Fig. 2Meta-analysis of the effect of vitamin D supplementation on CRC outcomes.
HRs used are for disease (CRC)-specific survival for the Trivedi and Women’s Health initiative (WHI) trials and progression-free survival for the VITAL, SUNSHINE and AMATERASU trials. HR confidence interval in the SUNSINE trial was one-sided. There was no evidence of heterogeneity with τ: 0.026; I2 (total heterogeneity/total variability): 0.85% and P = 0.98.

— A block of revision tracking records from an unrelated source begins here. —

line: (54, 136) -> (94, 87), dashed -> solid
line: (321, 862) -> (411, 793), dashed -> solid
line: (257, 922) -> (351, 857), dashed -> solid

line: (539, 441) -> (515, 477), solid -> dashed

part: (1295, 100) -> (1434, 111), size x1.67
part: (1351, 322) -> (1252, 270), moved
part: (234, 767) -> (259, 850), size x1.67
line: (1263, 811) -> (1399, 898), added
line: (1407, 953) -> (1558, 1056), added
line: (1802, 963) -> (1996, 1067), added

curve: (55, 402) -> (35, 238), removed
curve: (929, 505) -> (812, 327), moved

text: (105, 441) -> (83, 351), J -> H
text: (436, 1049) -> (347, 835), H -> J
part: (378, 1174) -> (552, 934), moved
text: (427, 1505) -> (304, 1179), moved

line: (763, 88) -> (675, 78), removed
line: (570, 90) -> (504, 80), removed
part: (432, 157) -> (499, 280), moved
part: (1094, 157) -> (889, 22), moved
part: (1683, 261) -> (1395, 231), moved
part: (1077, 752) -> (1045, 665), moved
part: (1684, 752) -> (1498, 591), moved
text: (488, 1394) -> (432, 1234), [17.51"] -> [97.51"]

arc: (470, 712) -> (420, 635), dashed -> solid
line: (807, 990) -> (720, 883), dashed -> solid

Fig. 3Sub-group meta-analyses results.
HRs used are for disease (CRC) specific survival for the Trivedi and Women’s Health initiative (WHI) trials and progression-free survival for the VITAL, SUNSHINE and AMATERASU trials. Statistical testing in the SUNSINE trial was one-sided. There was no evidence of heterogeneity in sub-group meta-analyses presented in a–c with τ < 0.03; I2 (total heterogeneity/total variability): <0.6% and P > 0.88.